TASK DIRECTIONS – Scan the records below. List lines holding "CROSS".

INPUT FOR THIS TASK –
§ §

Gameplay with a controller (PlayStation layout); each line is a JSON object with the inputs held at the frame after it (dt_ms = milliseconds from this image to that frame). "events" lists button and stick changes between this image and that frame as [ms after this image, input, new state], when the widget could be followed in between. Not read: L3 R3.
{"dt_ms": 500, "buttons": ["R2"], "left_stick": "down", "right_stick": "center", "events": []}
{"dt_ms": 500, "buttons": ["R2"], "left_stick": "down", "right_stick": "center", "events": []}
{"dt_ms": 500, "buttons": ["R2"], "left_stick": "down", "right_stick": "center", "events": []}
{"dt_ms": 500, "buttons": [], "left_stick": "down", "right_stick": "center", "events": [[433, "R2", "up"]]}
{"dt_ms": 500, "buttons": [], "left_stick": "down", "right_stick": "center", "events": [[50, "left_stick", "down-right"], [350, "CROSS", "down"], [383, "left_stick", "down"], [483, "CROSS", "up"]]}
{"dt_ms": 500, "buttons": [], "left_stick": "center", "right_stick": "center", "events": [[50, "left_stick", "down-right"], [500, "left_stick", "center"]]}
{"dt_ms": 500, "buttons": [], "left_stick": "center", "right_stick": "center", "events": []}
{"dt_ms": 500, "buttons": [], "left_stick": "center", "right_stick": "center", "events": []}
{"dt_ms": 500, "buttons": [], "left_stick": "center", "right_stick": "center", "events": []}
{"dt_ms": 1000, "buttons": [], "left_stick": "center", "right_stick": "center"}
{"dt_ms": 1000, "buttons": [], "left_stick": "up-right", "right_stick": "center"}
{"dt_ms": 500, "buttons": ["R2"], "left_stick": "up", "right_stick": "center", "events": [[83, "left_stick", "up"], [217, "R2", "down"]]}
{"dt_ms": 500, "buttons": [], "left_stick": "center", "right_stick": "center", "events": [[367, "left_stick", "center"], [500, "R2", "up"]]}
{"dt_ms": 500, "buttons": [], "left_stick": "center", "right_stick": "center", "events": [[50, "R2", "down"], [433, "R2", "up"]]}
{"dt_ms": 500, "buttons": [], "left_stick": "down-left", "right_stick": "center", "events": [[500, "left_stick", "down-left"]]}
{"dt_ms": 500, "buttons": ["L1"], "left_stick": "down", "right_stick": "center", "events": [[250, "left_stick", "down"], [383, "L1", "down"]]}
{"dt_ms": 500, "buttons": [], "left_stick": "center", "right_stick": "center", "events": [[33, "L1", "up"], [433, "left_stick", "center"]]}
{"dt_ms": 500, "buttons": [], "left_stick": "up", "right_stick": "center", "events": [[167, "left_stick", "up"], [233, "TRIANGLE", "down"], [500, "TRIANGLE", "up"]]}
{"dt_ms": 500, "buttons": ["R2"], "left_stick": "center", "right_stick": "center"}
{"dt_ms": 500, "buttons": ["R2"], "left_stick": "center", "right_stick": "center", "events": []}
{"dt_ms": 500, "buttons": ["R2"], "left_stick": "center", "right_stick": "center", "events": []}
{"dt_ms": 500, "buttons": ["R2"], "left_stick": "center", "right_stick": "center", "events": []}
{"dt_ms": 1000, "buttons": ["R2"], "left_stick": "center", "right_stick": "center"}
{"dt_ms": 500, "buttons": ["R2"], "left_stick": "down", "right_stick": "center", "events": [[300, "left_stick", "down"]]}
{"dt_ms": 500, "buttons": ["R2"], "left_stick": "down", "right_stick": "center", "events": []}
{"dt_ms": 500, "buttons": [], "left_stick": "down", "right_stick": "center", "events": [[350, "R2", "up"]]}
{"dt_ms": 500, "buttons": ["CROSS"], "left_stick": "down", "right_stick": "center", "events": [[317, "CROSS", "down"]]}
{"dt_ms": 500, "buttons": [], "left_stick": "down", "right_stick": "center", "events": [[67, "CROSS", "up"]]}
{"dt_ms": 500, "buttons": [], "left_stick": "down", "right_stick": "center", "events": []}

§ §

ANSWER SPACE –
{"dt_ms": 500, "buttons": [], "left_stick": "down", "right_stick": "center", "events": [[50, "left_stick", "down-right"], [350, "CROSS", "down"], [383, "left_stick", "down"], [483, "CROSS", "up"]]}
{"dt_ms": 500, "buttons": ["CROSS"], "left_stick": "down", "right_stick": "center", "events": [[317, "CROSS", "down"]]}
{"dt_ms": 500, "buttons": [], "left_stick": "down", "right_stick": "center", "events": [[67, "CROSS", "up"]]}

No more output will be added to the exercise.